It’s been noticed by some traders that they can be looking at exactly the same forex chart as another trader, but they will behave differently. This becomes an interesting observation when you take two experienced traders with the same chart, and even the same trading pattern, and they still reach different conclusions and behave differently. Let’s have a look why this might be the case. Why would different traders see the same forex charts differently? By understanding how and why multiple perspectives can exist in the market at the same time, you can broaden your own perspective and become a better trader.
Position or No Position
Any trader who has taken a position in the market will view a chart differently to a trader who has no position in the market. Even if everything is going as planned, your trading strategy is looking good, and you’ve stayed within your pre-risk trade parameters, your money will still be at risk if you have an open position. This will influence how you view a chart. You’ll be thinking about the money that you could lose. A trader that has no open position, on the other hand, will not be thinking about money at risk and will view the chart with a different perspective. The best way to trade is to view each chart on its own, as if you have no open positions.
Over-Committing to a Trade
Any person who is over-committed to a trade will be more likely to make a mistake.

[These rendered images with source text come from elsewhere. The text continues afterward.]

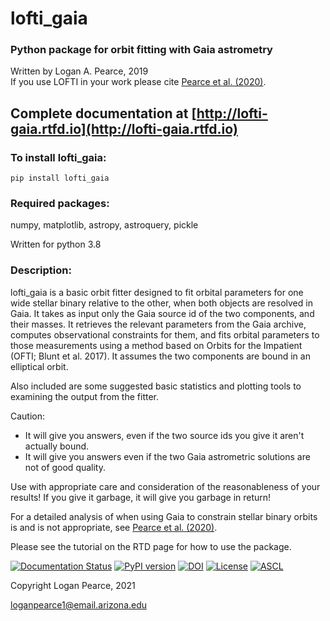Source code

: # lofti_gaia
### Python package for orbit fitting with Gaia astrometry
Written by Logan A. Pearce, 2019<br>
If you use LOFTI in your work please cite [Pearce et al. (2020)](https://arxiv.org/abs/2003.11106).

## Complete documentation at [http://lofti-gaia.rtfd.io](http://lofti-gaia.rtfd.io)


### To install lofti_gaia:
    pip install lofti_gaia
   
### Required packages:
numpy, matplotlib, astropy, astroquery, pickle

Written for python 3.8

### Description:
lofti_gaia is a basic orbit fitter designed to fit orbital parameters for one wide stellar binary relative to the other, when both objects are resolved in Gaia.  It takes as input only the Gaia source id of the two components, and their masses.  It retrieves the relevant parameters from the Gaia archive, computes observational constraints for them, and fits orbital parameters to those measurements using a method based on Orbits for the Impatient (OFTI; Blunt et al. 2017).  It assumes the two components are bound in an elliptical orbit.  

Also included are some suggested basic statistics and plotting tools to examining the output from the fitter.

Caution:
 - It will give you answers, even if the two source ids you give it aren't actually bound.
 - It will give you answers even if the two Gaia astrometric solutions are not of good quality.
 
 Use with appropriate care and consideration of the reasonableness of your results!  If you give it garbage, it will give you garbage in return!
 
 For a detailed analysis of when using Gaia to constrain stellar binary orbits is and is not appropriate, see [Pearce et al. (2020)](https://arxiv.org/abs/2003.11106).

Please see the tutorial on the RTD page for how to use the package.

[![Documentation Status](https://readthedocs.org/projects/lofti-gaia/badge/?version=latest)](https://lofti-gaia.readthedocs.io/en/latest/?badge=latest)
[![PyPI version](https://badge.fury.io/py/lofti-gaiaDR2.svg)](https://badge.fury.io/py/lofti-gaiaDR2)
[![DOI](https://zenodo.org/badge/DOI/10.5281/zenodo.3955152.svg)](https://doi.org/10.5281/zenodo.3955152)
[![License](https://img.shields.io/badge/License-BSD%203--Clause-blue.svg)](https://opensource.org/licenses/BSD-3-Clause)
[![ASCL](https://img.shields.io/badge/ascl-2104.030-blue.svg?colorB=262255)](https://ascl.net/2104.030)

Copyright Logan Pearce, 2021

loganpearce1@email.arizona.edu
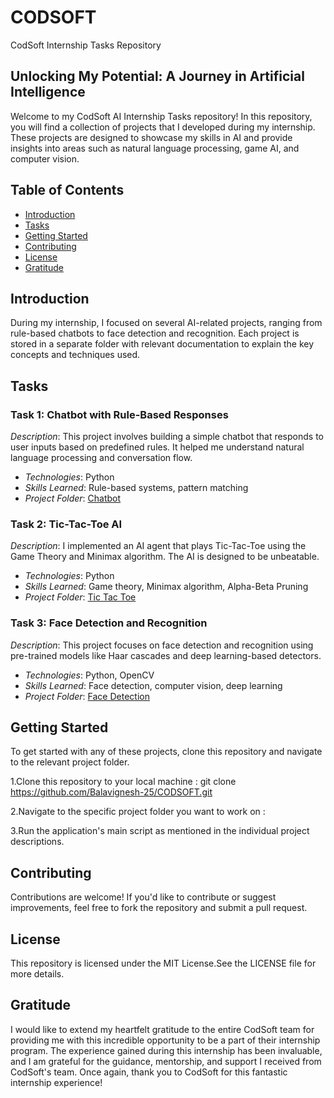 # CODSOFT
CodSoft Internship Tasks Repository

## Unlocking My Potential: A Journey in Artificial Intelligence

Welcome to my CodSoft AI Internship Tasks repository! In this repository, you will find a collection of projects that I developed during my internship. These projects are designed to showcase my skills in AI and provide insights into areas such as natural language processing, game AI, and computer vision.

## Table of Contents
- [Introduction](#introduction)
- [Tasks](#tasks)
- [Getting Started](#getting-started)
- [Contributing](#contributing)
- [License](#license)
- [Gratitude](#gratitude)

## Introduction
During my internship, I focused on several AI-related projects, ranging from rule-based chatbots to face detection and recognition. Each project is stored in a separate folder with relevant documentation to explain the key concepts and techniques used.

## Tasks

### Task 1: Chatbot with Rule-Based Responses
*Description*: This project involves building a simple chatbot that responds to user inputs based on predefined rules. It helped me understand natural language processing and conversation flow.

- *Technologies*: Python
- *Skills Learned*: Rule-based systems, pattern matching
- *Project Folder*: [Chatbot](./Chatbot)

### Task 2: Tic-Tac-Toe AI
*Description*: I implemented an AI agent that plays Tic-Tac-Toe using the Game Theory and Minimax algorithm. The AI is designed to be unbeatable.

- *Technologies*: Python
- *Skills Learned*: Game theory, Minimax algorithm, Alpha-Beta Pruning
- *Project Folder*: [Tic Tac Toe](https://github.com/Balavignesh-25/CODSOFT/tree/557f8ec45e787cc9554e8f261e166319f808da40/Tic%20Tac%20Toe)

### Task 3: Face Detection and Recognition
*Description*: This project focuses on face detection and recognition using pre-trained models like Haar cascades and deep learning-based detectors.

- *Technologies*: Python, OpenCV
- *Skills Learned*: Face detection, computer vision, deep learning
- *Project Folder*: [Face Detection](./Face-Detection)

## Getting Started
To get started with any of these projects, clone this repository and navigate to the relevant project folder.

1.Clone this repository to your local machine : git clone https://github.com/Balavignesh-25/CODSOFT.git

2.Navigate to the specific project folder you want to work on : 

3.Run the application's main script as mentioned in the individual project descriptions.

## Contributing
Contributions are welcome! If you'd like to contribute or suggest improvements, feel free to fork the repository and submit a pull request.

## License
This repository is licensed under the MIT License.See the LICENSE file for more details.

## Gratitude
I would like to extend my heartfelt gratitude to the entire CodSoft team for providing me with this incredible opportunity to be a part of their internship program. The experience gained during this internship has been invaluable, and I am grateful for the guidance, mentorship, and support I received from CodSoft's team. Once again, thank you to CodSoft for this fantastic internship experience!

Risk increases emotions and the more money that you risk on a trade, the more emotional you’ll become when it comes to future trades. This means that any trader that has risked a high percentage of his net worth will see a chart differently from someone who has not risked the same amount of their net worth. If you take out risk, you take out emotions – you eliminate stress and fear – and you’ll be able to view the chart more objectively.

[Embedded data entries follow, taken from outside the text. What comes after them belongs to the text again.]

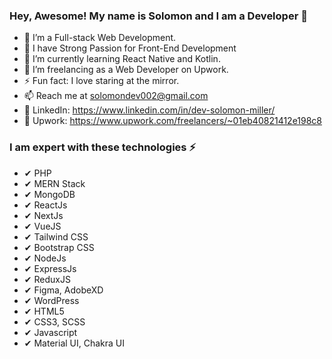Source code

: ### Hey, Awesome! My name is Solomon and I am a Developer 👋

- 👀 I’m a Full-stack Web Development.
- 👀 I have Strong Passion for Front-End Development
- 🌱 I’m currently learning React Native and Kotlin.
- 💞️ I’m freelancing as a Web Developer on Upwork.
- ⚡ Fun fact: I love staring at the mirror.
- 📫 Reach me at solomondev002@gmail.com
- 🔗 LinkedIn: https://www.linkedin.com/in/dev-solomon-miller/
- 🔗 Upwork: https://www.upwork.com/freelancers/~01eb40821412e198c8

### I am expert with these technologies ⚡ ###

 - ✔ PHP
 - ✔ MERN Stack
 - ✔ MongoDB
 - ✔ ReactJs
 - ✔ NextJs
 - ✔ VueJS
 - ✔ Tailwind CSS
 - ✔ Bootstrap CSS
 - ✔ NodeJs
 - ✔ ExpressJs
 - ✔ ReduxJS
 - ✔ Figma, AdobeXD
 - ✔ WordPress
 - ✔ HTML5
 - ✔ CSS3, SCSS
 - ✔ Javascript
 - ✔ Material UI, Chakra UI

Recency bias impacts every aspect of our lives. Recency bias is a bias that we have based on a recent experience that you had with a similar thing. In the case of forex trading, one trader may have seen a similar chart recently, but lost money on it, while another trader may have seen a chart like this but have made money on it. It is understandable that these traders will see this same chart and react differently to it.
The Bottom Line
There are many other reasons why two traders might see the same chart at the same time, but react differently to it. Most of the reasons boil down to past experiences and how invested you are in the market because this is where emotions come into play. After all, traders are only human and this is why trading can be so difficult. To be a successful trader, you need to put your emotions aside and look at every chart as if in a vacuum.